Older Swiss Women Win Landmark Climate Case at European Court

A group of older Swiss women has achieved a significant victory in their climate case at the European Court of Human Rights.

Mostly in their 70s, these women argued that their age and gender make them particularly vulnerable to the impacts of heatwaves associated with climate change.

The court found that Switzerland’s efforts to meet its emission reduction targets have been woefully inadequate.

This landmark ruling marks the first time the influential court has addressed global warming in its decisions.

The ruling is legally binding and has implications for 46 countries in Europe, including the UK.

The Swiss women, known as KlimaSeniorinnen or Senior Women for Climate Protection, highlighted that they face challenges leaving their homes and experience health issues during heatwaves in Switzerland.

Recent data from Tuesday revealed that last month was the warmest March on record globally, continuing a trend of temperature records being broken for ten consecutive months.

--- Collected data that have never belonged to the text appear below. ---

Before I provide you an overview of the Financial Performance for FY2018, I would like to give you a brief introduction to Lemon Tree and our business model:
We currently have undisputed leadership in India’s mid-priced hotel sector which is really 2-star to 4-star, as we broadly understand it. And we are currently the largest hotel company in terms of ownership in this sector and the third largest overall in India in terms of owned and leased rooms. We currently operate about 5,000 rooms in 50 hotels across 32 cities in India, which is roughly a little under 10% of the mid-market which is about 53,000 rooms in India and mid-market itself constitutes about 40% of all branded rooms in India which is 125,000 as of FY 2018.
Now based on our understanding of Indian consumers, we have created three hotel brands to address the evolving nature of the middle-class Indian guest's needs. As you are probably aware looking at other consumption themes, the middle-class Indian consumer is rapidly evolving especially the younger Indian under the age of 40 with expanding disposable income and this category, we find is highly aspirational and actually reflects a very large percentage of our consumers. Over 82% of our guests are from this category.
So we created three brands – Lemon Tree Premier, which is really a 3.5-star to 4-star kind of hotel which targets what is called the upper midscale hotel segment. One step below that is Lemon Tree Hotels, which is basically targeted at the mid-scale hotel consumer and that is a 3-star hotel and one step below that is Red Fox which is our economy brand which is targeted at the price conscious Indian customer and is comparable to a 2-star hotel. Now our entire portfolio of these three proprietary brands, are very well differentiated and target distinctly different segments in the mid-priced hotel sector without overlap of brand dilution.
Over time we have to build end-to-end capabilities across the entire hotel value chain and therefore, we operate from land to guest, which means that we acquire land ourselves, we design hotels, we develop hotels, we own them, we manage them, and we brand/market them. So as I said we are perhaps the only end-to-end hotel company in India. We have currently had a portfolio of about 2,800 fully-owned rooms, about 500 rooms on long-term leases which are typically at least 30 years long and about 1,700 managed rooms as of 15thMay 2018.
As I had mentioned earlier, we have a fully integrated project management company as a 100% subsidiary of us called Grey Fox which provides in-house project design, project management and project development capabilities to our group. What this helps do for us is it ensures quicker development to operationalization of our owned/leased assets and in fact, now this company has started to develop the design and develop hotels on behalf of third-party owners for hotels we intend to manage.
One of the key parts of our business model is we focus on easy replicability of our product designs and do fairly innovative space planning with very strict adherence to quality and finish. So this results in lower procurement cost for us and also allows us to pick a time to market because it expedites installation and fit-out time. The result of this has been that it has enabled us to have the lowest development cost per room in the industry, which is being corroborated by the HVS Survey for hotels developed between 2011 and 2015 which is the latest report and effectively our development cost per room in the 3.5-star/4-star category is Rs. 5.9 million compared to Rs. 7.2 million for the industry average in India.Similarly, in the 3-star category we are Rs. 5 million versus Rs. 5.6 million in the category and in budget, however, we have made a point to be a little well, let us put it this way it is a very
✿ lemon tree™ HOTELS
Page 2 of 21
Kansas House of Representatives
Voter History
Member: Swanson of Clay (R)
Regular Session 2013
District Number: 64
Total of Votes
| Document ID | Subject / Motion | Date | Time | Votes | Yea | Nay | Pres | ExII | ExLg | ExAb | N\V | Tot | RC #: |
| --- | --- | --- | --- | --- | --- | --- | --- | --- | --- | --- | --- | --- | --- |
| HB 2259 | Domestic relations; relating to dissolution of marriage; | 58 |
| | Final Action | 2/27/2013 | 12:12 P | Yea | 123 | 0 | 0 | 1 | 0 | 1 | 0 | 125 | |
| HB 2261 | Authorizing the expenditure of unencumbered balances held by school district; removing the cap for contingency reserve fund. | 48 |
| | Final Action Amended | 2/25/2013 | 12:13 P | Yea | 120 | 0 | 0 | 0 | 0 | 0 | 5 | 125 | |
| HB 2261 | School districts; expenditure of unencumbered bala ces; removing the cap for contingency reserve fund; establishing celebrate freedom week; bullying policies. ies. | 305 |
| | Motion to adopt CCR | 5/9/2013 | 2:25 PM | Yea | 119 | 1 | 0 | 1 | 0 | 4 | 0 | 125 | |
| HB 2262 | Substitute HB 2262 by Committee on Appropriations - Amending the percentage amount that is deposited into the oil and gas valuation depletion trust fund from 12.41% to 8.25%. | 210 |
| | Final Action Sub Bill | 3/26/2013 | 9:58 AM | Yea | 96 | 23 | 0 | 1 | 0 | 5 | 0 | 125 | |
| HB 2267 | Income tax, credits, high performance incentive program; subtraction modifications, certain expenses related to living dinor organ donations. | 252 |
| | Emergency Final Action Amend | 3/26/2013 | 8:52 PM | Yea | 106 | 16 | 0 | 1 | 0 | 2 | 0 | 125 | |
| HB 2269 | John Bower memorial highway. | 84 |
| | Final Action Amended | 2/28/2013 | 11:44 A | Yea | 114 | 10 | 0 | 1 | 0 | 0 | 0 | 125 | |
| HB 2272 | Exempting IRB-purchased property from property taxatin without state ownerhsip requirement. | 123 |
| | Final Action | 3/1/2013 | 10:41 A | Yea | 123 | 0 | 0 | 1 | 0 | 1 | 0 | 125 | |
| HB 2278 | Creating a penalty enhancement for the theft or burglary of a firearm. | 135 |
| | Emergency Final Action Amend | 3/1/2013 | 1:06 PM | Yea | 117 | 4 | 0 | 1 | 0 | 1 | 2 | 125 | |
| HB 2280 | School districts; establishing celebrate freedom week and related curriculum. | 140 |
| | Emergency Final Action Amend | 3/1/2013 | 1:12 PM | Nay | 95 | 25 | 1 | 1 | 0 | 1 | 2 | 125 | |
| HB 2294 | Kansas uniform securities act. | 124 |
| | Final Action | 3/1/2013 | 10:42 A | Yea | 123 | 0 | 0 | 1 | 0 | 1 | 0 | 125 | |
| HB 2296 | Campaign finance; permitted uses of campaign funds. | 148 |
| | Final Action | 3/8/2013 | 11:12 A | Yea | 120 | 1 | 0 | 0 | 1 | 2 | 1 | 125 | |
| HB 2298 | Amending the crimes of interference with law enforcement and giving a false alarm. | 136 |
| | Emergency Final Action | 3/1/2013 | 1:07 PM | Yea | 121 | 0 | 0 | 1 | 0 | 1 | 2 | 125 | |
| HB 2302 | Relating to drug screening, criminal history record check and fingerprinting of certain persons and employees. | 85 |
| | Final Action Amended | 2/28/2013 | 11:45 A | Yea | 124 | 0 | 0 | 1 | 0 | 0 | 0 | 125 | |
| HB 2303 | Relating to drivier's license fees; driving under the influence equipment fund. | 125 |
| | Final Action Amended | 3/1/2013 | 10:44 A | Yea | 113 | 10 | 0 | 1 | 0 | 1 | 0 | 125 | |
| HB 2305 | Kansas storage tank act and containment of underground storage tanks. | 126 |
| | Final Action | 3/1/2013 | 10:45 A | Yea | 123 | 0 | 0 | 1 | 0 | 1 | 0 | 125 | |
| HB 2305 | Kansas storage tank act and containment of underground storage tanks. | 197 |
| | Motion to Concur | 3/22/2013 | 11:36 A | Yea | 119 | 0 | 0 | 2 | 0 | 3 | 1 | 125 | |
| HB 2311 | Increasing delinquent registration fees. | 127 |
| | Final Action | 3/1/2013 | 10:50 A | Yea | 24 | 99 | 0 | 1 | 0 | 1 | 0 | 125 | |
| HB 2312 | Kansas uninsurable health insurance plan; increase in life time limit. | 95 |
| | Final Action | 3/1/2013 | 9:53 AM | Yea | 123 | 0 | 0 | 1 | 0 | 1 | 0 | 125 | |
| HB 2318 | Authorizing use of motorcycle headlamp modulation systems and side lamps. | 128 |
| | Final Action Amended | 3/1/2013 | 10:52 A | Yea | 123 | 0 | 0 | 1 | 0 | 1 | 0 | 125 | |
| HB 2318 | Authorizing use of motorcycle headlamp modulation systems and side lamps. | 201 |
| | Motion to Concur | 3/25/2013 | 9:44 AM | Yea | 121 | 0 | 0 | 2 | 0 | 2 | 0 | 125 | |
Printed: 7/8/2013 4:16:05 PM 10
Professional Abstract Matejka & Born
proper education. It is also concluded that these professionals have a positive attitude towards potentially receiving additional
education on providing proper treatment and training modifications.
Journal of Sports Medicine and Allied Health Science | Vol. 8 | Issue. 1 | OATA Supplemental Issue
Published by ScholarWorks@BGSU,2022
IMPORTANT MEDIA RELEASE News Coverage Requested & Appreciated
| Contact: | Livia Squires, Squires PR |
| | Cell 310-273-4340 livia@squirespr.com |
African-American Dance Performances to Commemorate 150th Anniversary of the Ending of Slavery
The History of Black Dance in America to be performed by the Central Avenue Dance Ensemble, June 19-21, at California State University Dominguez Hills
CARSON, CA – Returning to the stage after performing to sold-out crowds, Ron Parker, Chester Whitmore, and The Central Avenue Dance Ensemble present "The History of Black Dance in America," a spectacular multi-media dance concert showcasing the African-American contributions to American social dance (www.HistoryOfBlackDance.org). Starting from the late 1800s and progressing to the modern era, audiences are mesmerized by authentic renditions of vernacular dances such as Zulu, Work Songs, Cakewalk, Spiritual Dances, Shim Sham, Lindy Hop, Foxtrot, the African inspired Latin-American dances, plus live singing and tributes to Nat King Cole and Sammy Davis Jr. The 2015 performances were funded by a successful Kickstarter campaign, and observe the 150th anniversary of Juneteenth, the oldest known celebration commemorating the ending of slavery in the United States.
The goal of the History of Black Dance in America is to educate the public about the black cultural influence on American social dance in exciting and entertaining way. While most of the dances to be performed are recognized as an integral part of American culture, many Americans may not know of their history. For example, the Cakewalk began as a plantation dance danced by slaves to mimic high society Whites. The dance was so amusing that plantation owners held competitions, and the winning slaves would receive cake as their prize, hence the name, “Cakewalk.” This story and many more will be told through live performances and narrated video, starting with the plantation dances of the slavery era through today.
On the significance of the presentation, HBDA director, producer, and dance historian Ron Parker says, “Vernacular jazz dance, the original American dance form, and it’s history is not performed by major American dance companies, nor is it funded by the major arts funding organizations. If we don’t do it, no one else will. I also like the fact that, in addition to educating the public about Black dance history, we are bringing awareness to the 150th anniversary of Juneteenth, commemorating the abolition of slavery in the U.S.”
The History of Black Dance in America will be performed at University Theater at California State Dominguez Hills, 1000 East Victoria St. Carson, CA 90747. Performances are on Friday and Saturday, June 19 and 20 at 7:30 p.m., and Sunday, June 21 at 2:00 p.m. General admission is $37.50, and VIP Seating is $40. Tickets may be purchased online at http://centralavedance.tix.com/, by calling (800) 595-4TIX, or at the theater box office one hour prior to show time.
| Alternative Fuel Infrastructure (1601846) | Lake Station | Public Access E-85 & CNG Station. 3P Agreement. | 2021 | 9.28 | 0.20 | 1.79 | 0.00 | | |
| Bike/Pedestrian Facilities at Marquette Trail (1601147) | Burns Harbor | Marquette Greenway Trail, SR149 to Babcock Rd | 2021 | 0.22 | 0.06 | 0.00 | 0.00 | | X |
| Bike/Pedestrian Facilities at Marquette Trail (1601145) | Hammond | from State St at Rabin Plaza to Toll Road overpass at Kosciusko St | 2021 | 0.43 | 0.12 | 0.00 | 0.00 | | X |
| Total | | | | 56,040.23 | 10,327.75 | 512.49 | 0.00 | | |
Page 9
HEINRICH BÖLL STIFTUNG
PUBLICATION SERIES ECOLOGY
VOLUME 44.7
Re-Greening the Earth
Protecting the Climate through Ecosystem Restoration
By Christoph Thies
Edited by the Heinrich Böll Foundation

The court rejected two additional cases brought by six Portuguese young people and a former French mayor, who argued that European governments had not taken sufficient action to address climate change promptly, thus violating their rights.

Elisabeth Smart, a member of KlimaSeniorinnen at 76 years old, shared with BBC News her observations of how the climate in Switzerland has evolved since her childhood on a farm.

Reflecting on her nine-year commitment to the case, she remarked, “Some of us are just wired that way. We are not meant to sit idly by; we want to take action.”